### [Problem to solve]
What you give must be exactly the lines of the material from the first through the line that contains "Document page, 1241x1754 pixels.", inclusive, and no others.

----------

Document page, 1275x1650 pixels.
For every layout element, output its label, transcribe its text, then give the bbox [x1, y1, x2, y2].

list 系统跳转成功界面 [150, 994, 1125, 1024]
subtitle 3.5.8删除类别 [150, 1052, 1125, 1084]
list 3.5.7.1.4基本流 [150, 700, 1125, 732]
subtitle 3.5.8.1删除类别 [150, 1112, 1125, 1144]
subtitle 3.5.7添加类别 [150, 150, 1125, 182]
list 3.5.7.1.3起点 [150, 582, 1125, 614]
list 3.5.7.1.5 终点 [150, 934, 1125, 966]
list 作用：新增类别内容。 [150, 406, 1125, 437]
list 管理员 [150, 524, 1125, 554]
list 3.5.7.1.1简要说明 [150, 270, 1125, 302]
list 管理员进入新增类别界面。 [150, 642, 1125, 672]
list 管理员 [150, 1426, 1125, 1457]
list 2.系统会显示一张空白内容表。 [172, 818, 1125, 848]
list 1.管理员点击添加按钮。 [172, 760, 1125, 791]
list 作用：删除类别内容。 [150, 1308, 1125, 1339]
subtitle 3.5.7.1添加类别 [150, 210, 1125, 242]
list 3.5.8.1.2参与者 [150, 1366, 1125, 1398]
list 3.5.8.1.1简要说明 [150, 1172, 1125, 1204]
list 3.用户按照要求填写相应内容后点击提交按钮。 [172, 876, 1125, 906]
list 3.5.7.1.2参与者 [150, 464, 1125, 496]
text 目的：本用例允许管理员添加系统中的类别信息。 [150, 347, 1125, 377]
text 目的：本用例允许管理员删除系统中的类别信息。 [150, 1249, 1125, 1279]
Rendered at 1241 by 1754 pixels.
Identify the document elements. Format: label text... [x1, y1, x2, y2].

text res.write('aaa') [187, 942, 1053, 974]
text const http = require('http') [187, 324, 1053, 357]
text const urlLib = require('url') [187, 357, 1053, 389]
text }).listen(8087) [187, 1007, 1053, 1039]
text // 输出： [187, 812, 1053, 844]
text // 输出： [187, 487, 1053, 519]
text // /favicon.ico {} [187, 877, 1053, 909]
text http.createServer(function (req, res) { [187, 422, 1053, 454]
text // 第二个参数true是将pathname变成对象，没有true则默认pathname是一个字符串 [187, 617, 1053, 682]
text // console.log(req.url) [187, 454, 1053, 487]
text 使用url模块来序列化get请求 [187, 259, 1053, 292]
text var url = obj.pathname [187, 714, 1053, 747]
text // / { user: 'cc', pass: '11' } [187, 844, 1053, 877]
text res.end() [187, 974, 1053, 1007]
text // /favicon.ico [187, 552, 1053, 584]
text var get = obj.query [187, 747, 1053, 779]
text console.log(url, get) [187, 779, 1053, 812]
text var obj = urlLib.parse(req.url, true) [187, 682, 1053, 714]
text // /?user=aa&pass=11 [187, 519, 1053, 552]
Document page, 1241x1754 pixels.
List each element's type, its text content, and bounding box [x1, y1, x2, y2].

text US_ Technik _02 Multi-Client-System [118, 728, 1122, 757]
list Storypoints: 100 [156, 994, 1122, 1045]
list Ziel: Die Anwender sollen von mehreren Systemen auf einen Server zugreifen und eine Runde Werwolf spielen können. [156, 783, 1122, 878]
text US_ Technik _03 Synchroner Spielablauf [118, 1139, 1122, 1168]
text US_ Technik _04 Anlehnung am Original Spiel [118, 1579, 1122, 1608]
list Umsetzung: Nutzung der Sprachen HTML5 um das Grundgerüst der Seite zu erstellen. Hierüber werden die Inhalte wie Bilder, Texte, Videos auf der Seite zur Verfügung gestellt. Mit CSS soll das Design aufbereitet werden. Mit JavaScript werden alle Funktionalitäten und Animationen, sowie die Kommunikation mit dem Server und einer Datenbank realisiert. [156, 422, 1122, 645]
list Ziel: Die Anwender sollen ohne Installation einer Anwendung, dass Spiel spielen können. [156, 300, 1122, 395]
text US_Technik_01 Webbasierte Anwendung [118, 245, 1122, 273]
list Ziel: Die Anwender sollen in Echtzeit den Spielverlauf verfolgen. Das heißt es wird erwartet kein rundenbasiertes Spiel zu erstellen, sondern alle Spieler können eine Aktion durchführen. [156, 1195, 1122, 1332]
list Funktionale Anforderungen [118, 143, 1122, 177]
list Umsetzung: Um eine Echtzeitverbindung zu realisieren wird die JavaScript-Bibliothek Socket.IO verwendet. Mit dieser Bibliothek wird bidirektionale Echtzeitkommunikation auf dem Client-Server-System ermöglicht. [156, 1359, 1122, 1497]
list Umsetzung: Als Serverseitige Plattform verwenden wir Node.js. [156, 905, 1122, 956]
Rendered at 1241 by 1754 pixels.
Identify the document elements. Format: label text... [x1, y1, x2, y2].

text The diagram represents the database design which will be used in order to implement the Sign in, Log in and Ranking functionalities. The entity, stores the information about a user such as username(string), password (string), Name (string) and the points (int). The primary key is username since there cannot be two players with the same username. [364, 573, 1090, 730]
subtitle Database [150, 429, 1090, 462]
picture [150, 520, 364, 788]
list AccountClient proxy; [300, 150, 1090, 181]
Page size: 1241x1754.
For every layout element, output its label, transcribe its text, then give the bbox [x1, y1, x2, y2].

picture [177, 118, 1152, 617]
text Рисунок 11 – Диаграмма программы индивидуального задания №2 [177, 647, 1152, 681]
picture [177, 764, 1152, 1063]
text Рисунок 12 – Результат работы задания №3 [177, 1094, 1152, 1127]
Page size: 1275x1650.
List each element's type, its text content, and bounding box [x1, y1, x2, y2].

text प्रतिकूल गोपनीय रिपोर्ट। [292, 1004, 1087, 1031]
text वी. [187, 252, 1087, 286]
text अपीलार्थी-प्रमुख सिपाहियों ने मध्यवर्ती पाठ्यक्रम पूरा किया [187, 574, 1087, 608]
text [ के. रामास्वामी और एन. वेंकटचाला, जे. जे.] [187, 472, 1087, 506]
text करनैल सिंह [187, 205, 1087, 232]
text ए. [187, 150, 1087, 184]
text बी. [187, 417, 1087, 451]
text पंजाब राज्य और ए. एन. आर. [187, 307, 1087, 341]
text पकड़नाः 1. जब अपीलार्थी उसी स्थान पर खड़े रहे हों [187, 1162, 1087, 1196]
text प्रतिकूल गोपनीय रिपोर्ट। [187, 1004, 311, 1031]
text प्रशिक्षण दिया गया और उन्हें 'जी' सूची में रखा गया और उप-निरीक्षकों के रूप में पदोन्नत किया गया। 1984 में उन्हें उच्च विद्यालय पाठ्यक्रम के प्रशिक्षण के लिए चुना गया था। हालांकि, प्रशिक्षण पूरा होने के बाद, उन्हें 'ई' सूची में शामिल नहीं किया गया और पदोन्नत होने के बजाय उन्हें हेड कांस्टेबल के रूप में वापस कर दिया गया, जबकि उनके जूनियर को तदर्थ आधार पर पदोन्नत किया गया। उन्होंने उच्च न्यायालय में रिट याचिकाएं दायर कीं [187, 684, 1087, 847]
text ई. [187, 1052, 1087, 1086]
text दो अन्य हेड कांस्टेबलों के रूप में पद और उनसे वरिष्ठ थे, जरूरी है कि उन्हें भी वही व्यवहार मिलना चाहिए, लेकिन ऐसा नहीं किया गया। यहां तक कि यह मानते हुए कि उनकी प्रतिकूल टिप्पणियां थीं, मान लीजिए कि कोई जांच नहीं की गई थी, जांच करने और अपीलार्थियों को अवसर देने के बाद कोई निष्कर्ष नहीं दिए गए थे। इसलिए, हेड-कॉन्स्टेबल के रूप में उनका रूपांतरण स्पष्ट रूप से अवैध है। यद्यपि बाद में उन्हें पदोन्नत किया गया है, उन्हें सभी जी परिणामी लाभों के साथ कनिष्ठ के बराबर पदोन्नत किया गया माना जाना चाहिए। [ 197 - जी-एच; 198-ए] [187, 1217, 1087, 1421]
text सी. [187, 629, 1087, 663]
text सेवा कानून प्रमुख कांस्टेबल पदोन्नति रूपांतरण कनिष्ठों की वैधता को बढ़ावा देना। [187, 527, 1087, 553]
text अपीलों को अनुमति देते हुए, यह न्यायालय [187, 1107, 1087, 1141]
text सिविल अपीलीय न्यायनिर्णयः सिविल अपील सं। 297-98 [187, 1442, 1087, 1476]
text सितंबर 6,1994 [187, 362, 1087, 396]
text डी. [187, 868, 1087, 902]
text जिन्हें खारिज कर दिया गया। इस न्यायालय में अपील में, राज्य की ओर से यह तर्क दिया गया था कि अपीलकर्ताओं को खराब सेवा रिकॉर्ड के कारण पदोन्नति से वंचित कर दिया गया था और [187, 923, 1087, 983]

----------

### [Response for this exercise]
Document page, 1275x1650 pixels.
For every layout element, output its label, transcribe its text, then give the bbox [x1, y1, x2, y2].

list 系统跳转成功界面 [150, 994, 1125, 1024]
subtitle 3.5.8删除类别 [150, 1052, 1125, 1084]
list 3.5.7.1.4基本流 [150, 700, 1125, 732]
subtitle 3.5.8.1删除类别 [150, 1112, 1125, 1144]
subtitle 3.5.7添加类别 [150, 150, 1125, 182]
list 3.5.7.1.3起点 [150, 582, 1125, 614]
list 3.5.7.1.5 终点 [150, 934, 1125, 966]
list 作用：新增类别内容。 [150, 406, 1125, 437]
list 管理员 [150, 524, 1125, 554]
list 3.5.7.1.1简要说明 [150, 270, 1125, 302]
list 管理员进入新增类别界面。 [150, 642, 1125, 672]
list 管理员 [150, 1426, 1125, 1457]
list 2.系统会显示一张空白内容表。 [172, 818, 1125, 848]
list 1.管理员点击添加按钮。 [172, 760, 1125, 791]
list 作用：删除类别内容。 [150, 1308, 1125, 1339]
subtitle 3.5.7.1添加类别 [150, 210, 1125, 242]
list 3.5.8.1.2参与者 [150, 1366, 1125, 1398]
list 3.5.8.1.1简要说明 [150, 1172, 1125, 1204]
list 3.用户按照要求填写相应内容后点击提交按钮。 [172, 876, 1125, 906]
list 3.5.7.1.2参与者 [150, 464, 1125, 496]
text 目的：本用例允许管理员添加系统中的类别信息。 [150, 347, 1125, 377]
text 目的：本用例允许管理员删除系统中的类别信息。 [150, 1249, 1125, 1279]
Rendered at 1241 by 1754 pixels.
Identify the document elements. Format: label text... [x1, y1, x2, y2].

text res.write('aaa') [187, 942, 1053, 974]
text const http = require('http') [187, 324, 1053, 357]
text const urlLib = require('url') [187, 357, 1053, 389]
text }).listen(8087) [187, 1007, 1053, 1039]
text // 输出： [187, 812, 1053, 844]
text // 输出： [187, 487, 1053, 519]
text // /favicon.ico {} [187, 877, 1053, 909]
text http.createServer(function (req, res) { [187, 422, 1053, 454]
text // 第二个参数true是将pathname变成对象，没有true则默认pathname是一个字符串 [187, 617, 1053, 682]
text // console.log(req.url) [187, 454, 1053, 487]
text 使用url模块来序列化get请求 [187, 259, 1053, 292]
text var url = obj.pathname [187, 714, 1053, 747]
text // / { user: 'cc', pass: '11' } [187, 844, 1053, 877]
text res.end() [187, 974, 1053, 1007]
text // /favicon.ico [187, 552, 1053, 584]
text var get = obj.query [187, 747, 1053, 779]
text console.log(url, get) [187, 779, 1053, 812]
text var obj = urlLib.parse(req.url, true) [187, 682, 1053, 714]
text // /?user=aa&pass=11 [187, 519, 1053, 552]
Document page, 1241x1754 pixels.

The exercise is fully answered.